### Instructions for the task:
Once the line with "right ear: (25, 102)" is found, repeat exactly that line and every one after it until the data below ends, including the last line.

### Data for analysis:
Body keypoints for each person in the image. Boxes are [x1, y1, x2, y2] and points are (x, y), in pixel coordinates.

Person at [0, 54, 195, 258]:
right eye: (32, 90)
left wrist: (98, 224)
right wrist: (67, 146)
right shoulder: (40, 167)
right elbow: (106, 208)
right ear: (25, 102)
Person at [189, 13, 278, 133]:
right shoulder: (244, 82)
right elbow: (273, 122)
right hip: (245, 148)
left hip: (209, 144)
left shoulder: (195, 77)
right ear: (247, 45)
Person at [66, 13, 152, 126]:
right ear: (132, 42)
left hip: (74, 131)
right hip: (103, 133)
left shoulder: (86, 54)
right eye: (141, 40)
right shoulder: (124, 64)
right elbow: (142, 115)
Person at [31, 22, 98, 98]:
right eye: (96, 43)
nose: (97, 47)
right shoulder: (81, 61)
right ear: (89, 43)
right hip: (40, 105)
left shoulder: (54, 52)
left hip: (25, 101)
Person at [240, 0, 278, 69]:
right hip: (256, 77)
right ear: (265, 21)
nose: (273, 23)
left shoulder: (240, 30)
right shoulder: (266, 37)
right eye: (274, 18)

### Exercise output:
right ear: (25, 102)
Person at [189, 13, 278, 133]:
right shoulder: (244, 82)
right elbow: (273, 122)
right hip: (245, 148)
left hip: (209, 144)
left shoulder: (195, 77)
right ear: (247, 45)
Person at [66, 13, 152, 126]:
right ear: (132, 42)
left hip: (74, 131)
right hip: (103, 133)
left shoulder: (86, 54)
right eye: (141, 40)
right shoulder: (124, 64)
right elbow: (142, 115)
Person at [31, 22, 98, 98]:
right eye: (96, 43)
nose: (97, 47)
right shoulder: (81, 61)
right ear: (89, 43)
right hip: (40, 105)
left shoulder: (54, 52)
left hip: (25, 101)
Person at [240, 0, 278, 69]:
right hip: (256, 77)
right ear: (265, 21)
nose: (273, 23)
left shoulder: (240, 30)
right shoulder: (266, 37)
right eye: (274, 18)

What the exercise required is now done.